▸ Exercise description
State whether each statement agrees with the men's soccer thread below, answering yes or no and quoting the thread's deciding words: (a) every game on the first night listed was set for 7PM; (b) all three goals in the UC Davis game at Northridge were scored by PK; (c) San Diego State lost to Washington in overtime.

▸ Exercise passage
# Men's soccer conference play starts this week



## espola (Sep 29, 2016)

Several choices for men's college soccer tonight  --

Big West --

Cal Poly at Fullerton
UC Davis at Northridge
Sac State at Irvine
UCSB at Riverside

Pac 6 --

Oregon State at SDSU
Washington at UCLA

All games at 7PM.


----------



## espola (Sep 30, 2016)

Last night's results --

Big West --

Cal Poly 1-2 at Fullerton
UC Davis 1-2 at Northridge (all 3 goals by PK)
Sac State 2-1 at Irvine
UCSB 2-2 at Riverside

Pac 6 --

Oregon State 1-1 at SDSU (SDSU man down for 19 minutes)
Washington 4-0 at UCLA


----------



## espola (Oct 2, 2016)

Second round of Big West games --

Cal Poly 0-1 at Riverside
UCSB 2-1 at Fullerton
Sac State 0-1 at Northridge
Davis 3-2 at Irvine


----------



## Upper-V (Oct 3, 2016)

espola said:


> Second round of Big West games --
> 
> Cal Poly 0-1 at Riverside
> UCSB 2-1 at Fullerton
> ...


I'm very surprised by Cal Poly's 0-2 start in conference play. Hopefully, for their sake, they will pick up some wins soon.


----------



## espola (Oct 3, 2016)

Upper-V said:


> I'm very surprised by Cal Poly's 0-2 start in conference play. Hopefully, for their sake, they will pick up some wins soon.


In pre-conference play, CP had one of the toughest schedules in the country.  It was thought that things would go easier once they started playing conference games.  Not so far.  There have been a few disruptions in the team and coaching staff in the last few years, so that may be showing through.


----------



## espola (Oct 3, 2016)

Pac 5+1 play has some surprises, with San Diego State in first place after beating Washington in OT.

http://rpiupdatemenssoccer.blogspot.com/2016/08/pacific-12-conference-standings.html


----------



## Upper-V (Oct 3, 2016)

espola said:


> In pre-conference play, CP had one of the toughest schedules in the country.  It was thought that things would go easier once they started playing conference games.  Not so far.  There have been a few disruptions in the team and coaching staff in the last few years, so that may be showing through.


Hopefully, they'll do well against 2-0 CSUN on Thursday at home. CSUN seems to be on a bit of a roll, although, all three goals in their game against UC Davis were PK's. Agreed, they have had some rough patches the last couple of years


----------

▸ Source material
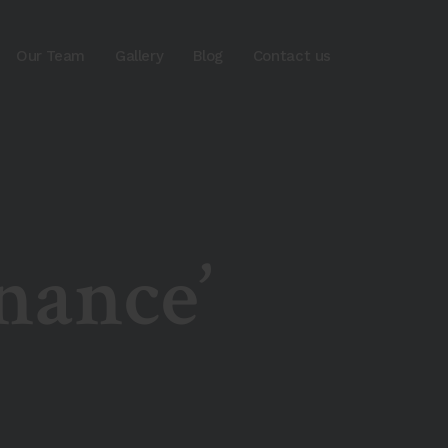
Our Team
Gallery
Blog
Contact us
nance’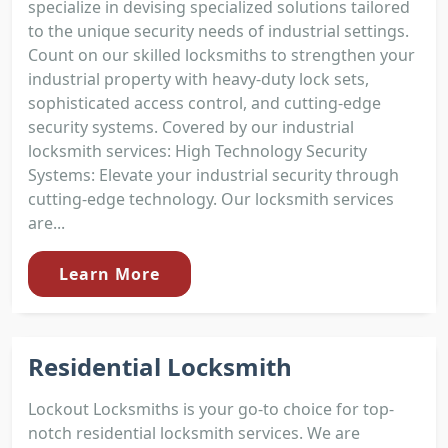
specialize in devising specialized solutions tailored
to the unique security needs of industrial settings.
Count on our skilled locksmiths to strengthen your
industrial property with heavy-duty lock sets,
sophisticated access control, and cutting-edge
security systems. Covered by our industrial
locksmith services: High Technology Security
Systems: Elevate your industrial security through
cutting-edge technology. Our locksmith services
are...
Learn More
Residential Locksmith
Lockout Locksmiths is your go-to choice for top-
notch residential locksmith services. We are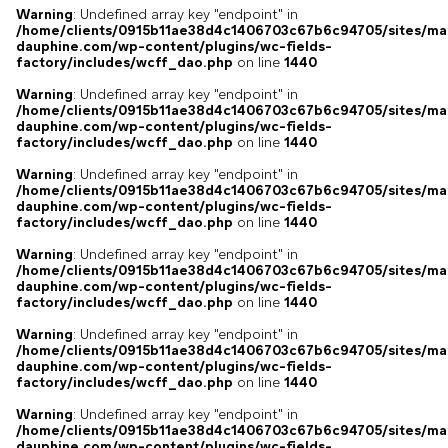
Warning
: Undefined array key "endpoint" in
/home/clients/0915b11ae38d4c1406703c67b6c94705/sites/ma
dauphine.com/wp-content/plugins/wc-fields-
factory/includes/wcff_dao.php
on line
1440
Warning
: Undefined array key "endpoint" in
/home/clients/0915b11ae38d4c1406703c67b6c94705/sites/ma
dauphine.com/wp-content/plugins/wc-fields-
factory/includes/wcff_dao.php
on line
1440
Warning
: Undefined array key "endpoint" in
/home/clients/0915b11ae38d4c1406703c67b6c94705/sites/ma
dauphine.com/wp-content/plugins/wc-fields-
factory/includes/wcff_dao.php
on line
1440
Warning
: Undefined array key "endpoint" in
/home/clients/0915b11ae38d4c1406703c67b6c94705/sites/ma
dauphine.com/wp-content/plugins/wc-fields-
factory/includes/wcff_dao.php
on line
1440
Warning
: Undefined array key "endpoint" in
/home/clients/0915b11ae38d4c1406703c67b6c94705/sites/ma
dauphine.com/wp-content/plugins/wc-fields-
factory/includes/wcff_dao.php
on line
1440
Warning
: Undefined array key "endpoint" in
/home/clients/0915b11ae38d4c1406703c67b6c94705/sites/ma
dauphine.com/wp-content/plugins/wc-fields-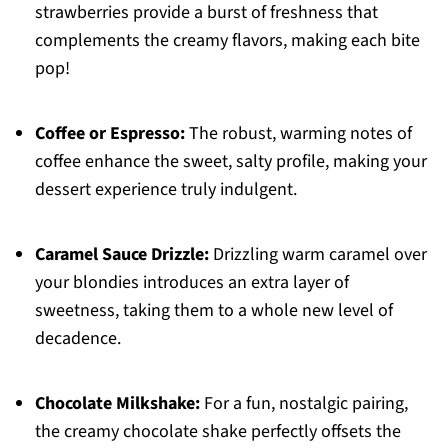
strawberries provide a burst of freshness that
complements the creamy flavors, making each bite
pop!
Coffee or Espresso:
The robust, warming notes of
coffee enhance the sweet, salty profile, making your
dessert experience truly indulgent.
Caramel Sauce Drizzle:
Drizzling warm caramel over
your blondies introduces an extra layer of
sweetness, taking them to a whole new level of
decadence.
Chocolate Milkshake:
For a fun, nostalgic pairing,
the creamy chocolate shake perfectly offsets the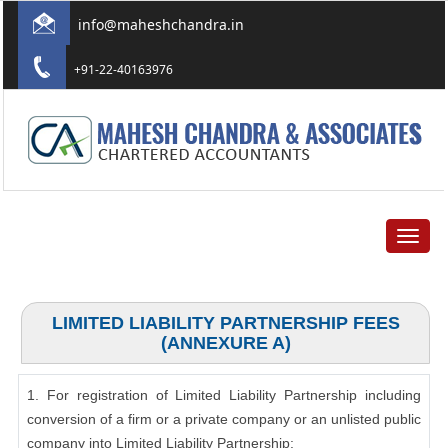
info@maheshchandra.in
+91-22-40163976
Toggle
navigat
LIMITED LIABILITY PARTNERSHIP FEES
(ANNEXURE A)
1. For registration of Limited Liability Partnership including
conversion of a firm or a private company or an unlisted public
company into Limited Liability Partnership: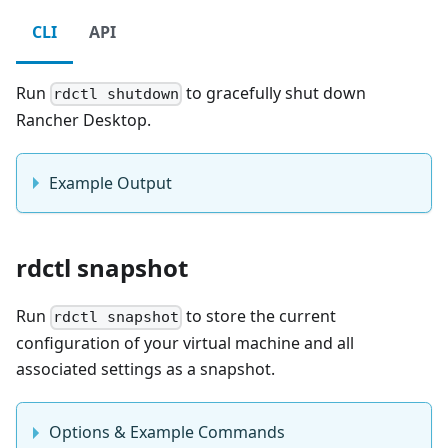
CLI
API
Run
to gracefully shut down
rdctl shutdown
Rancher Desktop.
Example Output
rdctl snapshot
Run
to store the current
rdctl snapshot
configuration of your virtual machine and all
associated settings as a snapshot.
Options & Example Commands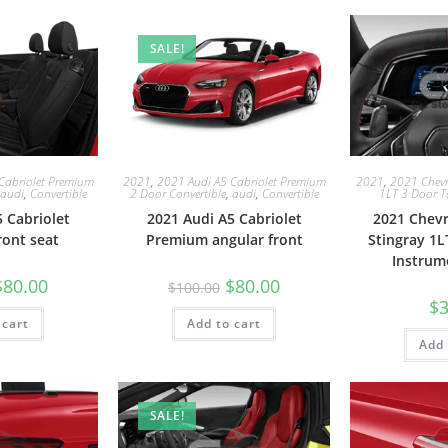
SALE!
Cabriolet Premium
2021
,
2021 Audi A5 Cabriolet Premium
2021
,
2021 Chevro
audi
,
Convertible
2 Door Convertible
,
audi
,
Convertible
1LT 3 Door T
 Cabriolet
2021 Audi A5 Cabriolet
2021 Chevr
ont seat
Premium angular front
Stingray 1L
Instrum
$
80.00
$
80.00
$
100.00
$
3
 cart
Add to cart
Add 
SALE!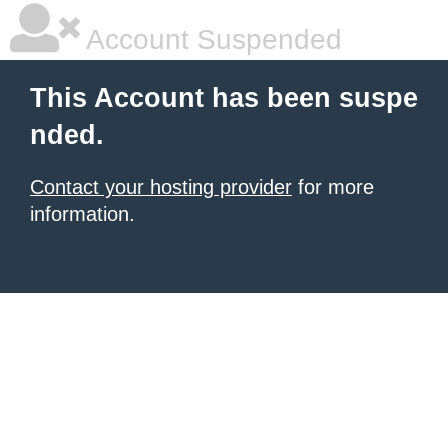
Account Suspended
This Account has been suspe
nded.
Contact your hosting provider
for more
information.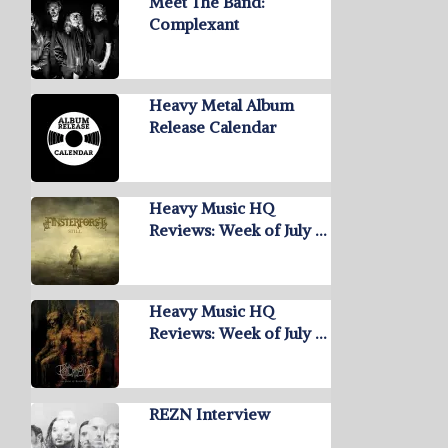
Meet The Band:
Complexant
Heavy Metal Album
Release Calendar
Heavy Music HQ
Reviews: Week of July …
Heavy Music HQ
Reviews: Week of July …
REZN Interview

▸ Final answer
(a) Yes: "All games at 7PM."
(b) Yes: "UC Davis 1-2 at Northridge (all 3 goals by PK)"
(c) No: "with San Diego State in first place after beating Washington in OT."